You'll recruit more testers by making releases and you'll recruit even
more by naming the releases well.  What "well" is is the problem,
because name choices have other effects too.

> Those who are inclined to test will test.  Those who are not inclined to
> test (me, until I got the OpenAFS bug) will not.

That's just not true, at least if normal users who report bugs are
counted as testers, as they should be.

BTW, please tell me a little about OpenAFS.  Didn't CMU abandon its
copyrights on AFS so it's in the public domain?  If so, OpenAFS is a
funny name.  Under what license is the new work being done?  Is the
project working on the GUI libraries?  Are they usable for normal
applications?

> The old way was better.

The only thing I know about the old way is what I read at

http://www.freebsd.org/doc/en_US.ISO8859-1/articles/5-roadmap/index.html

and were the old way sounds worse.  Unless there's a REAL old way
where beta releases carry beta-type names.  As I indicated above, it's
necessary to make a few beta releases and the only question is what
they should have been named.

They probably should have been named "NickName #" or "5.pre0.#" or (in
keeping with my last message) with a "4.*-beta" name, but "5.#" wasn't
much worse as long as they were described as well as they were.  The
names that were used surely got the code tested better than other
names would have, and that might be worth the (minor?) harm it's doing
to FreeBSD's reputation.  There would also have been some harm caused
by delaying 5.0 a second year.  And delaying 5.0 another year would
have caused some morale problems with the developers too.  As it is,
as this thread shows, there are many people quite happy using 5.x in
non-test situations.  While 5.0 (I should say X11 on 5.0) kept hanging
up on my system, 5.1 has been working fine as my sole desktop OS.  (I
do still have 4.8 around, but it looks like I won't need it.)

◇ ◇ ◇

Brief A> In the records, begin at the line containing "right shoulder: (561, 503, -1)" and continue through the line containing "left shoulder: (877, 499, 3)". Rewrite each of those lines with -36 added to every keypoint coordinate and depth value.
The records are unrelated to the text.

Extracted information>
◇ ◇ ◇

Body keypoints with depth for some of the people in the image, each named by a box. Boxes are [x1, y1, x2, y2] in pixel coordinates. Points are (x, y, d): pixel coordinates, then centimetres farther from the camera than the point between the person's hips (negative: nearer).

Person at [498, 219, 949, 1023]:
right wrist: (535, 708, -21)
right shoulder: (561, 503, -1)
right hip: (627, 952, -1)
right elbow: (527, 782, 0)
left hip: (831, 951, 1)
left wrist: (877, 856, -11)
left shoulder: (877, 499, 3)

◇ ◇ ◇

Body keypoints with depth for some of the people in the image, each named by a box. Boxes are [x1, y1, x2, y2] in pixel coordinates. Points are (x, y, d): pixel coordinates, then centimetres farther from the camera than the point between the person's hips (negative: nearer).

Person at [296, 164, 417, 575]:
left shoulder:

◇ ◇ ◇

Brief B> Translate this sentence from the post on FreeBSD release naming into Spanish: "And delaying 5.0 another year would have caused some morale problems with the developers too."

Worked solution A>
right shoulder: (525, 467, -37)
right hip: (591, 916, -37)
right elbow: (491, 746, -36)
left hip: (795, 915, -35)
left wrist: (841, 820, -47)
left shoulder: (841, 463, -33)

Worked solution B> Y retrasar la 5.0 otro año también habría causado algunos problemas de moral entre los desarrolladores.